PROBLEM DETAILS: Where the word "efficiency" occurs in a line of the listing below, copy that line.

RECORD SET:
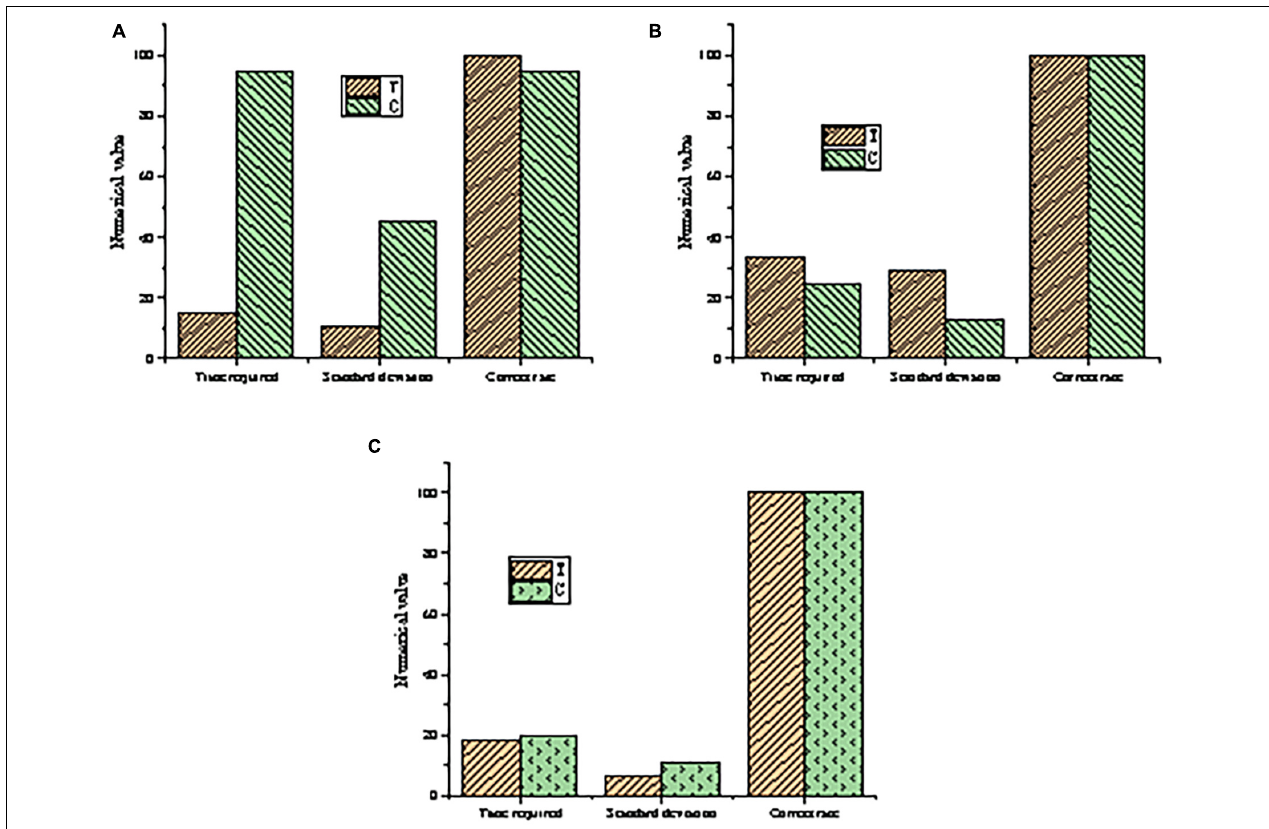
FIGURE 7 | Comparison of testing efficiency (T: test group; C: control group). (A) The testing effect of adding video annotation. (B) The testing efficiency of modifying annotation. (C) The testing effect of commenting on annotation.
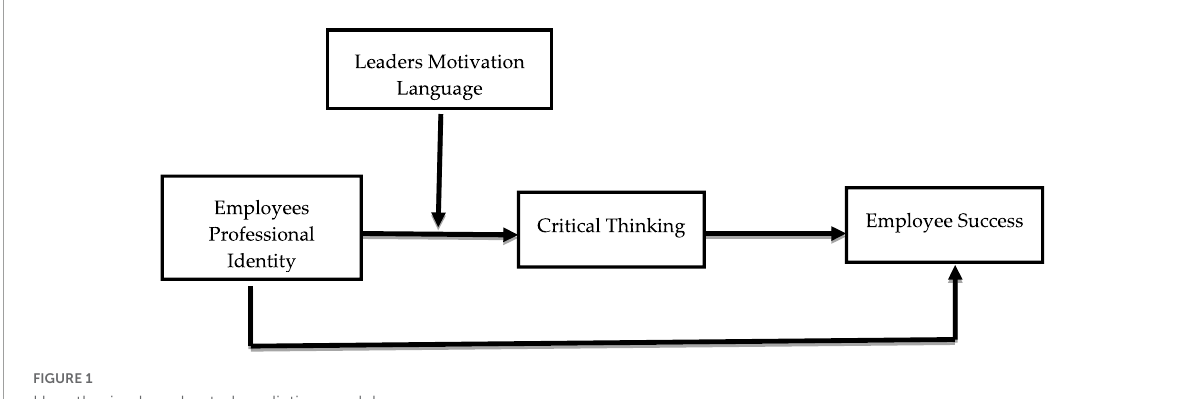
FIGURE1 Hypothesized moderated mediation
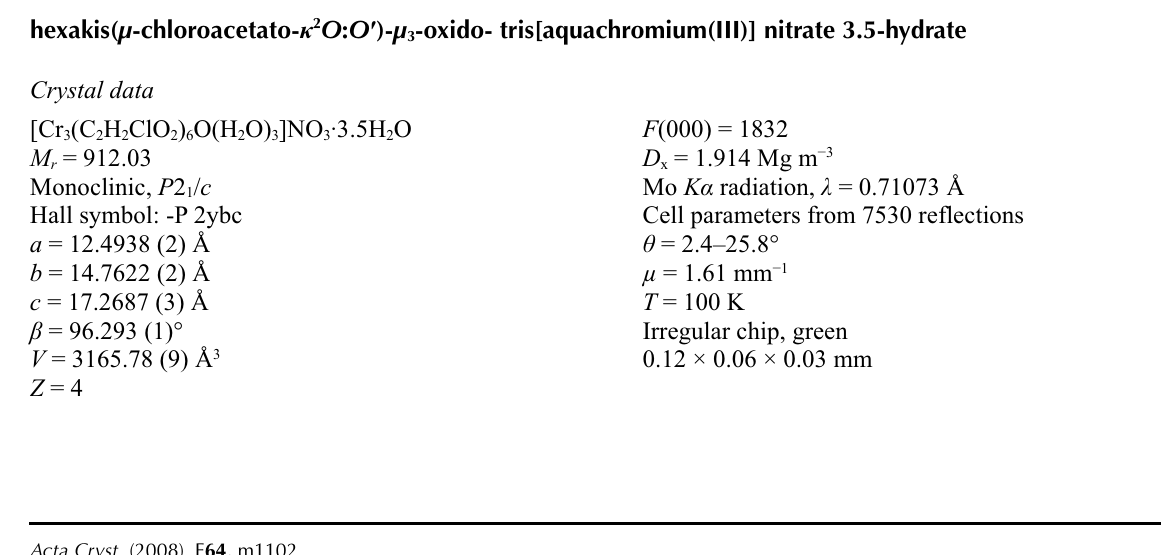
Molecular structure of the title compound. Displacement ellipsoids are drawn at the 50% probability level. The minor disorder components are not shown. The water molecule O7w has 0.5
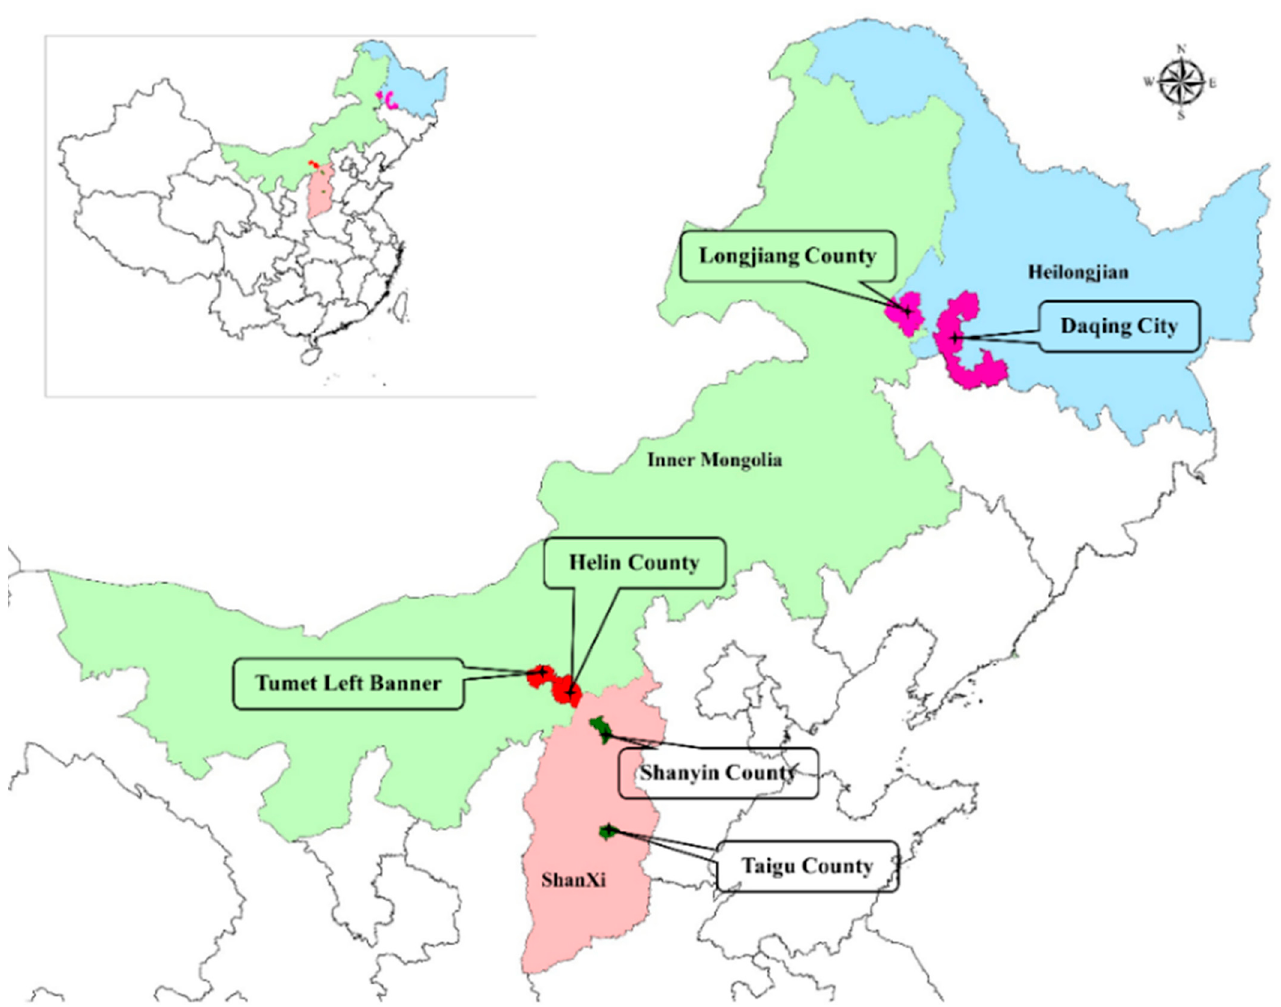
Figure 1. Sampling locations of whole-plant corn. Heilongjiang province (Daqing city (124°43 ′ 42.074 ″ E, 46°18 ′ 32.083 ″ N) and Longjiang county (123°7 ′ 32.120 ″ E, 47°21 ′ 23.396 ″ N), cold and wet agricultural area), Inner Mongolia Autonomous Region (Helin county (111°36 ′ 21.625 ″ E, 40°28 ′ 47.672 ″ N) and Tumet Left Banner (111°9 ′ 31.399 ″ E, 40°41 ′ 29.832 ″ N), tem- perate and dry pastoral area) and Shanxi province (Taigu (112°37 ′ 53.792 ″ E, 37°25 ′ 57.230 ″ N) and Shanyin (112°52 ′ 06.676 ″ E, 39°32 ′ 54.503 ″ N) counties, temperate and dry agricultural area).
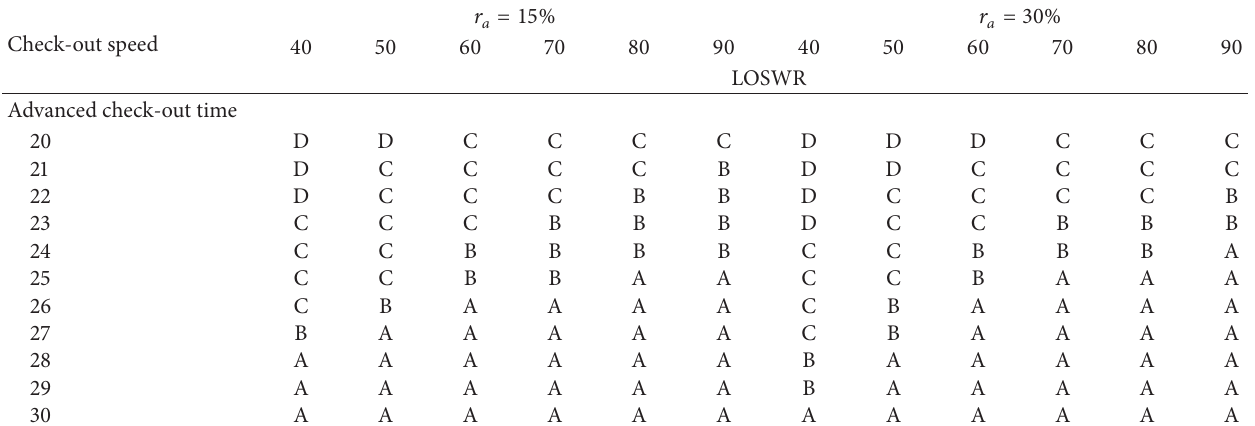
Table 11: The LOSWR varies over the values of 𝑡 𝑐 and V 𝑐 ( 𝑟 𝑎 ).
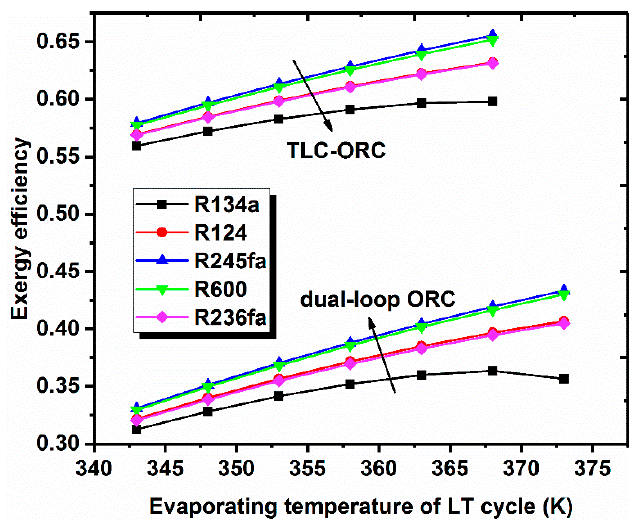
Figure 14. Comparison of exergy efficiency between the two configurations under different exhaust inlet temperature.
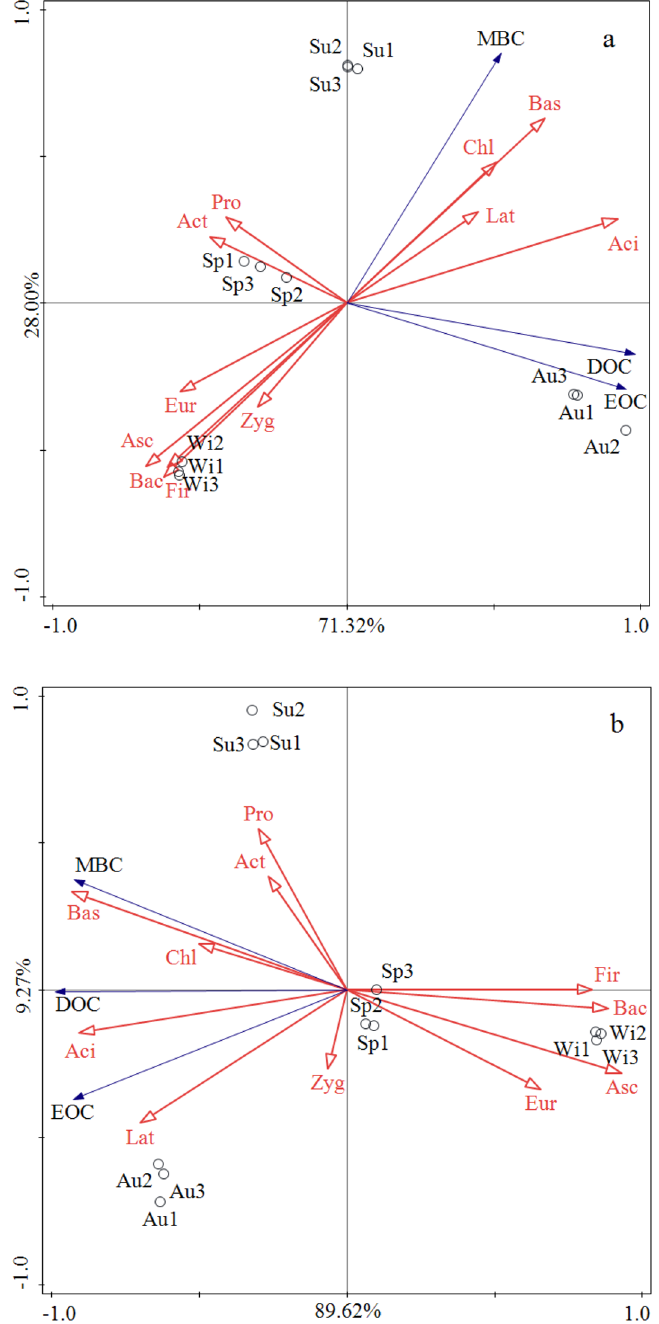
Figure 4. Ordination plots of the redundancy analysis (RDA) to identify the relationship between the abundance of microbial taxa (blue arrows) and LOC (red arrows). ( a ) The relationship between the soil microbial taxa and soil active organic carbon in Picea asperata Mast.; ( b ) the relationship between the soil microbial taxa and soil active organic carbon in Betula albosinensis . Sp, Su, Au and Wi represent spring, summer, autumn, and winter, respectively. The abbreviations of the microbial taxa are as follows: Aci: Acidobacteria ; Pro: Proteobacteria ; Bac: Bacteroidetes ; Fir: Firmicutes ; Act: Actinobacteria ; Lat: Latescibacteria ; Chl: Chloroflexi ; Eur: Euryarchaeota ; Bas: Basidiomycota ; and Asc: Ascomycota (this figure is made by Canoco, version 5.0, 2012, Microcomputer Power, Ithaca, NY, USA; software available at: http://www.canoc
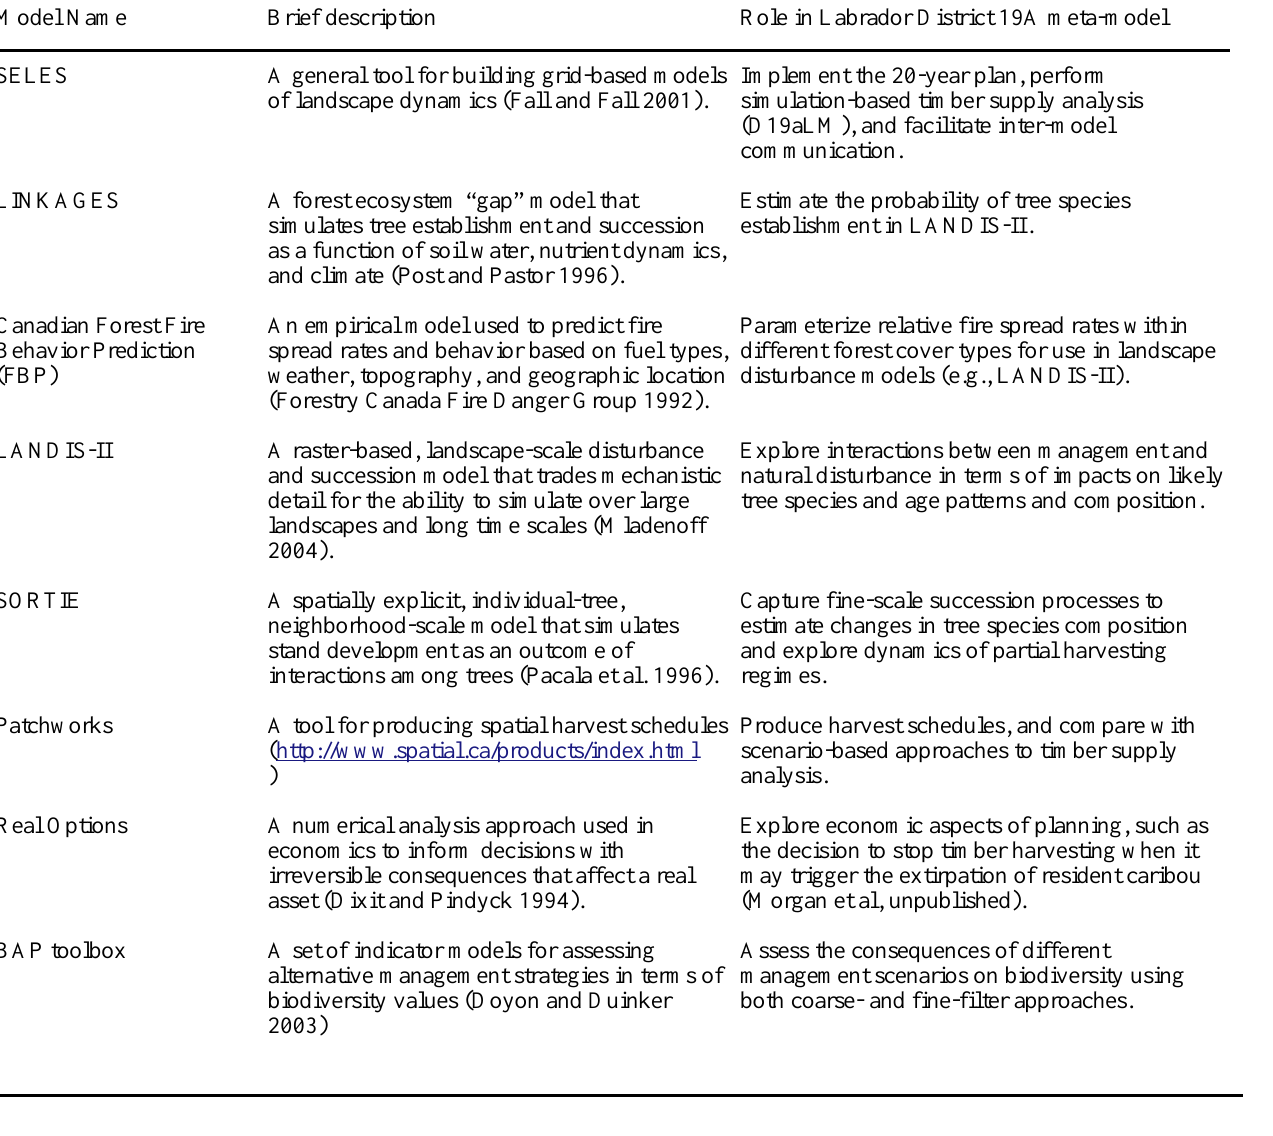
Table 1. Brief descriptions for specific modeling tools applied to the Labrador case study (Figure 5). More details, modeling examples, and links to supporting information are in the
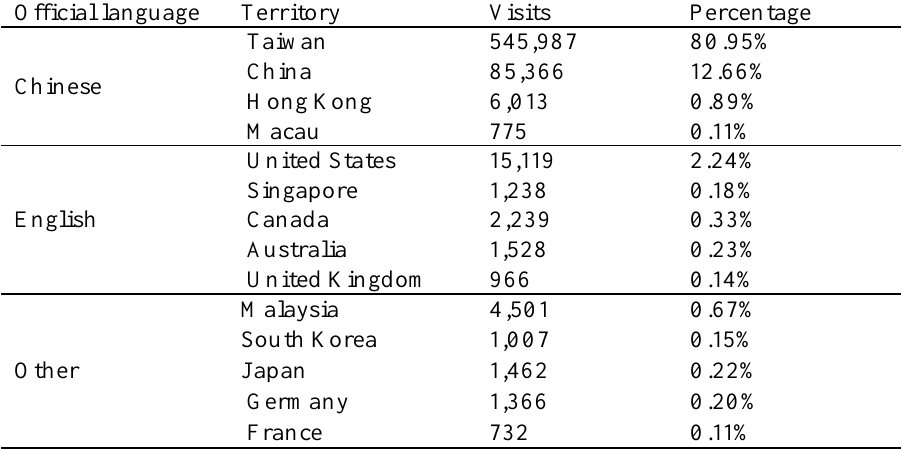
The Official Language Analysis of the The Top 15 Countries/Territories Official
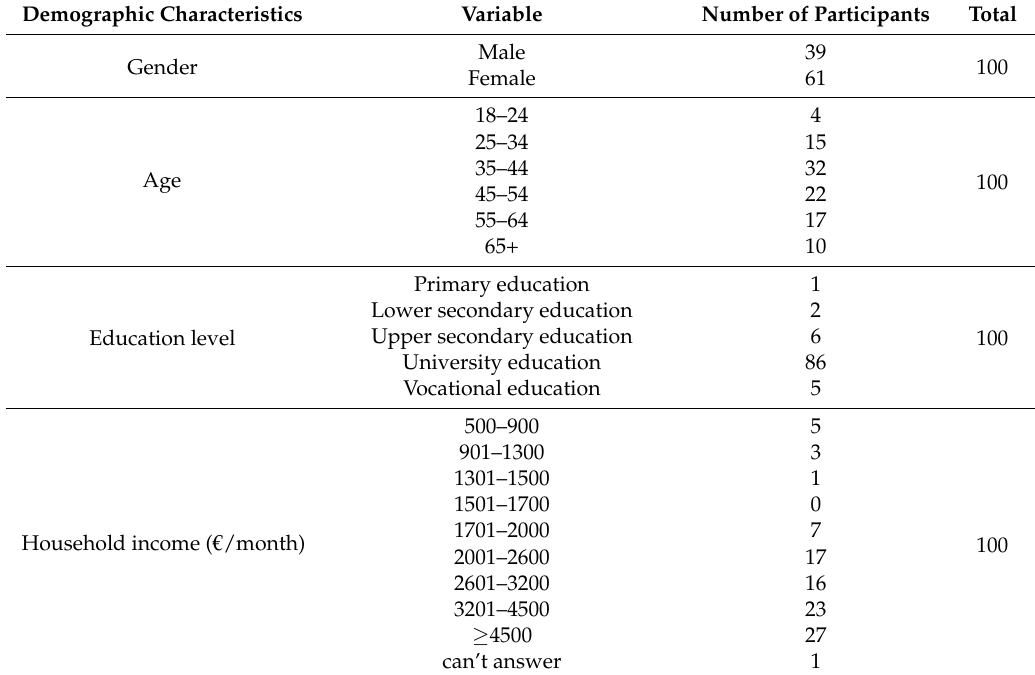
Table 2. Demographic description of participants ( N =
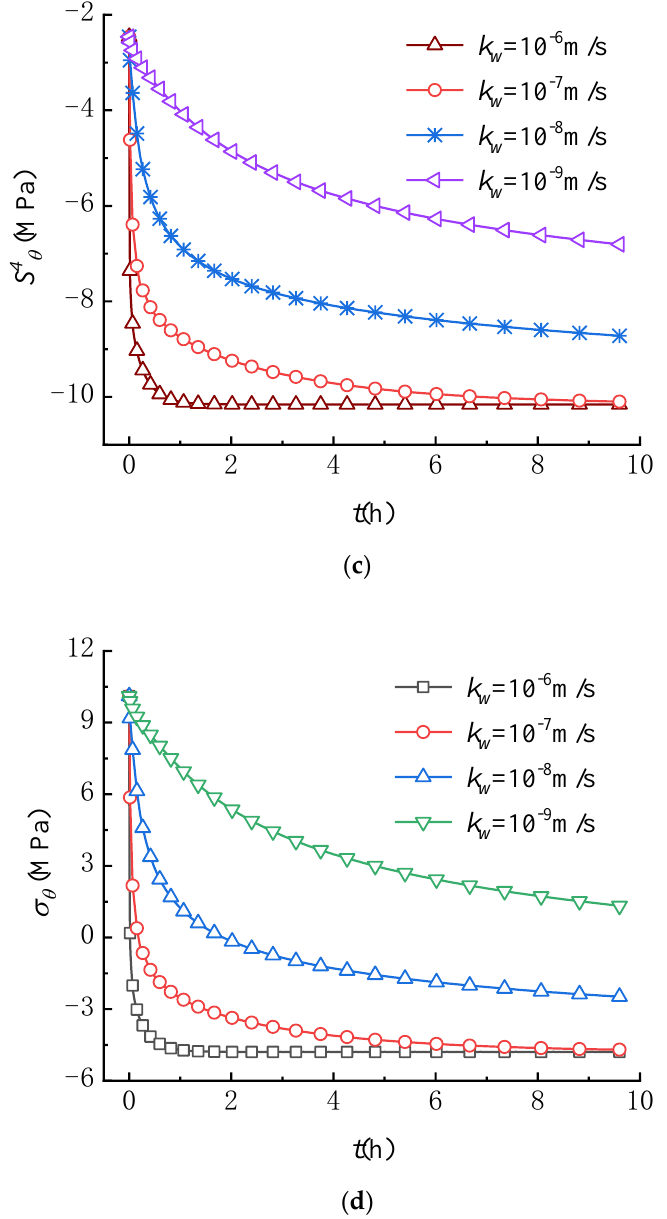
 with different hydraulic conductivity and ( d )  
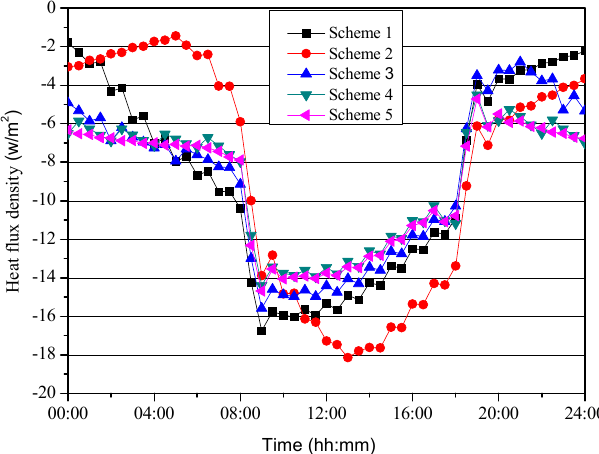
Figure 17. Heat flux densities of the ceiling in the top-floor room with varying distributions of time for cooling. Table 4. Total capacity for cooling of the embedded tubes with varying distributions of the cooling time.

RESPONSE:
FIGURE 7 | Comparison of testing efficiency (T: test group; C: control group). (A) The testing effect of adding video annotation. (B) The testing efficiency of modifying annotation. (C) The testing effect of commenting on annotation.
Figure 14. Comparison of exergy efficiency between the two configurations under different exhaust inlet temperature.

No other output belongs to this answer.